MHCLG: Planning appeals could be ‘cut’ by five months

Announced proposals could reduce time taken to decide appeals from 47 to 26 weeks.


MHCLG have announced proposals to reduce the amount of time taken to decide on ‘the most contentious’ planning cases by up to five months, giving house builders and local communities more say on when decisions will be made.

Bridget Rosewell CBE said the average time to decide a planning appeal inquiry could be slashed from an average of 47 weeks to around 26 weeks.

On the proposals, Communities Secretary Rt Hon James Brokenshire MP said ‘speeding up’ these decisions can help government achieve its ambition of delivering 300,000 homes each year by the mid-2020s.

The wide-ranging review concluded outdated administrative processes and poor IT infrastructure were unnecessarily holding up cases, with the report also suggesting that a lack of ‘suitably qualified’ inspectors was also hampering efforts to set up inquiry hearings on time.

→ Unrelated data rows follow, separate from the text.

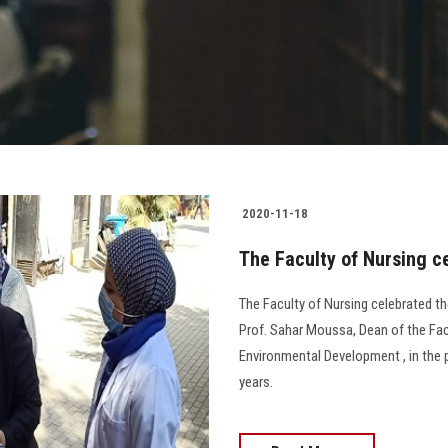
2020-11-18
The Faculty of Nursing c
The Faculty of Nursing celebrated th
Prof. Sahar Moussa, Dean of the Fa
Environmental Development , in the
years.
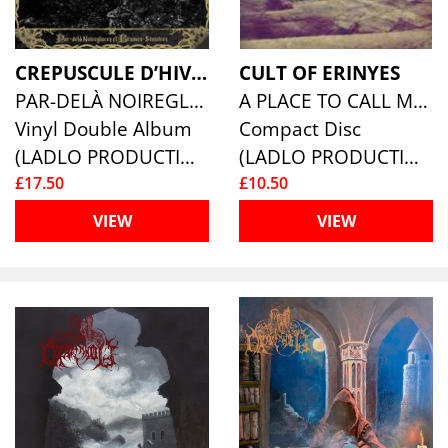
CREPUSCULE D’HIVER
CULT OF ERINYES
PAR-DELÀ NOIREGLACES ET BRUMES-SINISTRES
A PLACE TO CALL MY UNKNOWN
Vinyl Double Album
Compact Disc
(LADLO PRODUCTIONS)
(LADLO PRODUCTIONS)
£17.50
£10.50
VIEW
VIEW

A total of 22 recommendations have been made in the report, including that of committing the Planning Inspectorate to introducing a new online portal for the submission of inquiry appeals, to setting out a strategy for recruiting additional inspectors so inquiries can be scheduled sooner.

The Planning Inspectorate will prepare an implementation plan which will set out precisely how it will deliver these recommendations.

The ‘Rosewell Review’ is part of the government’s programme of reforms and targeted investment to ensure the delivery of 300,000 new homes a year by the mid-2020s.

On her report, Mrs Bridget Rosewell CBE said: “It’s critical that all parts of the planning system contribute towards the efficient delivery of the homes we need as well as the refusal of those which don’t meet our high standards.

“My review found, with commitment for all involved, that speeding up inquiries can be achieved through straightforward reforms, shaving months off the current time it takes for inspectors to make a decision.

She added: “I’m pleased my report has been welcomed by the government and the Planning Inspectorate and look forward to seeing these changes being implemented.”

Further providing comment, Communities Secretary Rt Hon James Brokenshire MP said: “Planning appeal inquiries have held up development and kept communities waiting in limbo – 47 weeks on average is far too long to wait for a decision on something so important as a proposal for new development.

“That’s why I welcome Bridget’s diligent work over the last six months, which has produced a fantastic report and provided us with a clear direction of travel on how we can ensure the appeals inquiry process is fit for purpose.

“Reducing the time it takes to secure crucial decisions ensures the delivery of more homes, in the right places, and will help us reach our ambition of 300,000 new homes a year by the mid-2020s.”